• _EXERCISE INSTRUCTIONS_: Reproduce the records below in full and exactly, without their images.

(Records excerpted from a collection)
· · · · · · ·

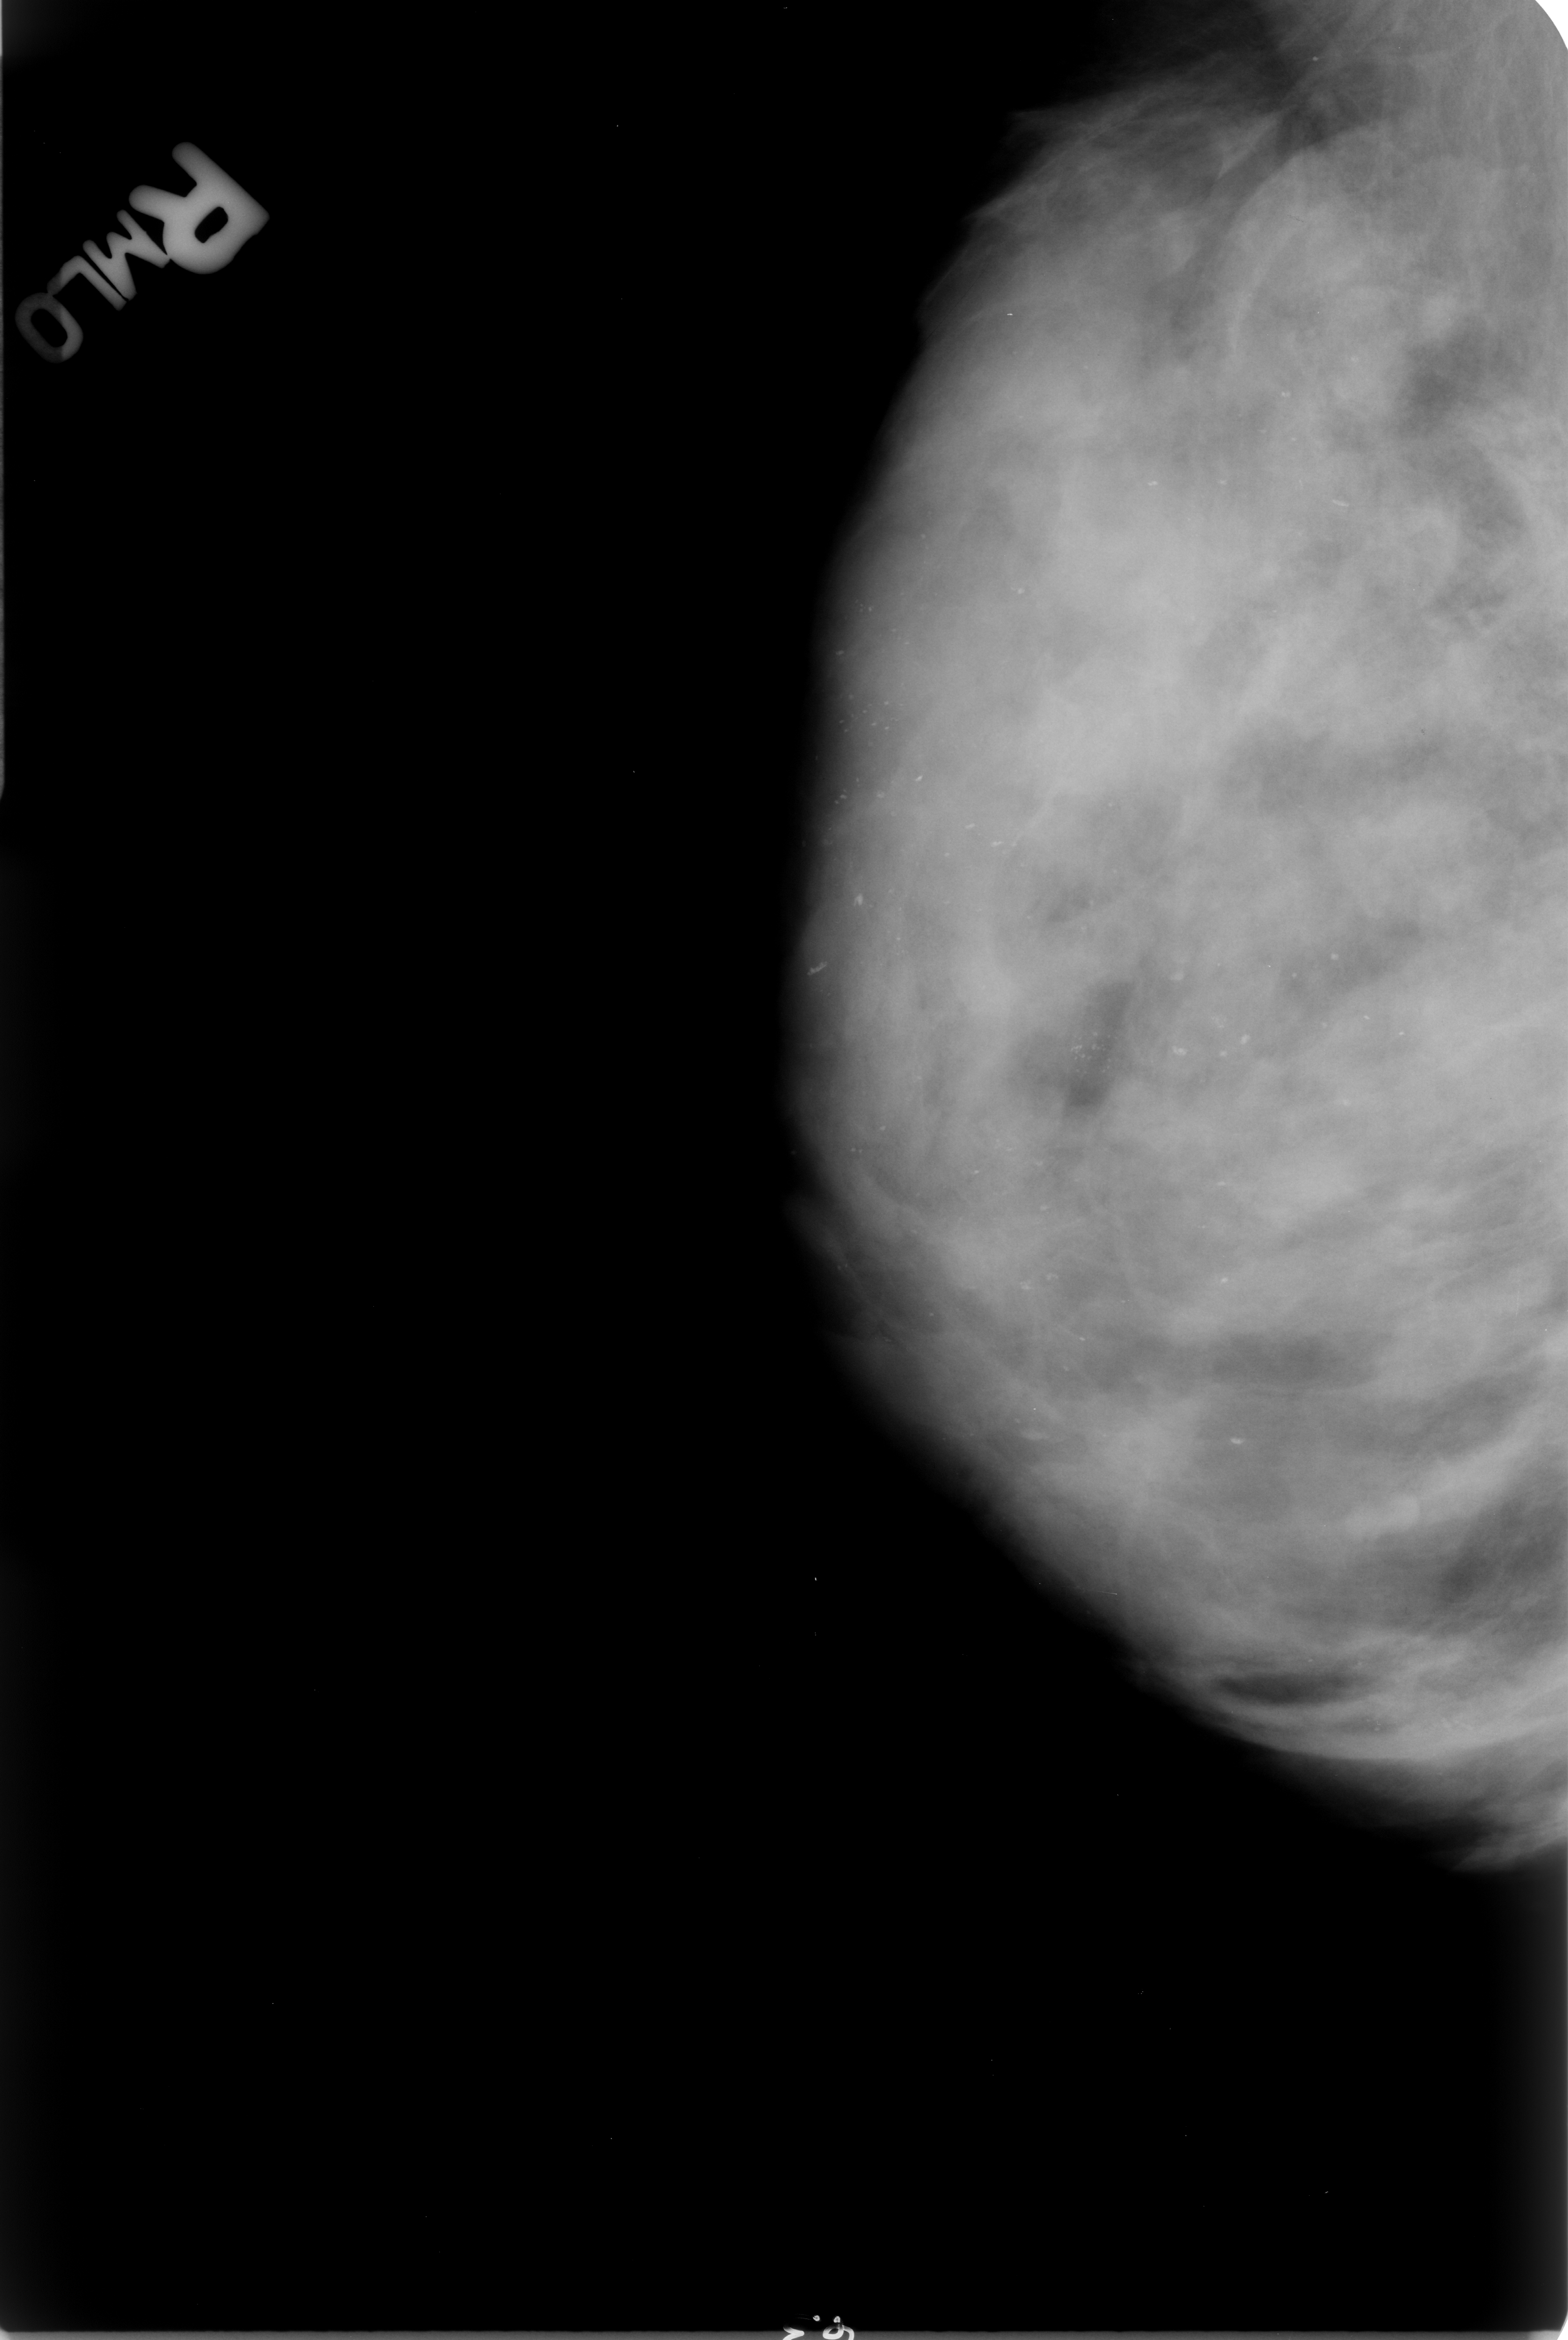
Scanned film-screen mammogram; right breast; MLO view; BI-RADS breast density category 4 (scale 1–4); 1568 × 2340 image matrix.
Expert-marked regions of interest on this film, with their recorded descriptors:
- calcifications, morphology punctate / pleomorphic, distribution clustered; BI-RADS assessment category 4; pathology (as recorded): benign: bounding box (x1, y1, x2, y2) in pixels: (1003, 970, 1130, 1114)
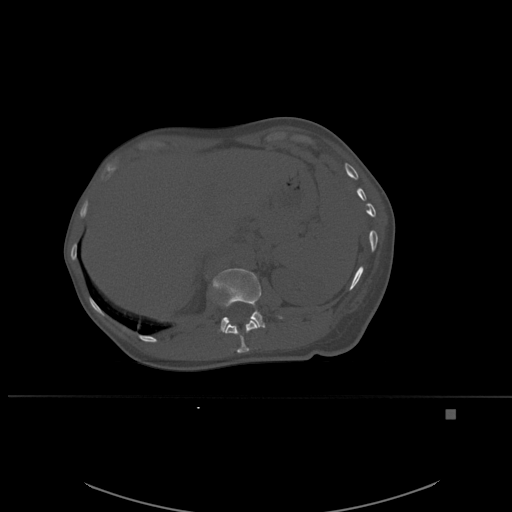
CT including the spine, one axial slice. Position 269 of 537 along the scan axis. Bone window (W 1800 / L 400 HU). 1.5 mm slice thickness. 512 × 512 image matrix. Patient: female, 45 years. From the clinical record (not read from this slice): primary cancer: lung.
Outlined on this slice (semi-automatic segmentation, software-assisted and operator-edited):
- L1 vertebra: bounding box (x1, y1, x2, y2) in pixels: (212, 268, 282, 333)
- T12 vertebra: (225, 320, 259, 353)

· · · · · · ·

• _ANSWER AREA_:
Scanned film-screen mammogram; right breast; MLO view; BI-RADS breast density category 4 (scale 1–4); 1568 × 2340 image matrix.
Expert-marked regions of interest on this film, with their recorded descriptors:
- calcifications, morphology punctate / pleomorphic, distribution clustered; BI-RADS assessment category 4; pathology (as recorded): benign: bounding box (x1, y1, x2, y2) in pixels: (1003, 970, 1130, 1114)
CT including the spine, one axial slice. Position 269 of 537 along the scan axis. Bone window (W 1800 / L 400 HU). 1.5 mm slice thickness. 512 × 512 image matrix. Patient: female, 45 years. From the clinical record (not read from this slice): primary cancer: lung.
Outlined on this slice (semi-automatic segmentation, software-assisted and operator-edited):
- L1 vertebra: bounding box (x1, y1, x2, y2) in pixels: (212, 268, 282, 333)
- T12 vertebra: (225, 320, 259, 353)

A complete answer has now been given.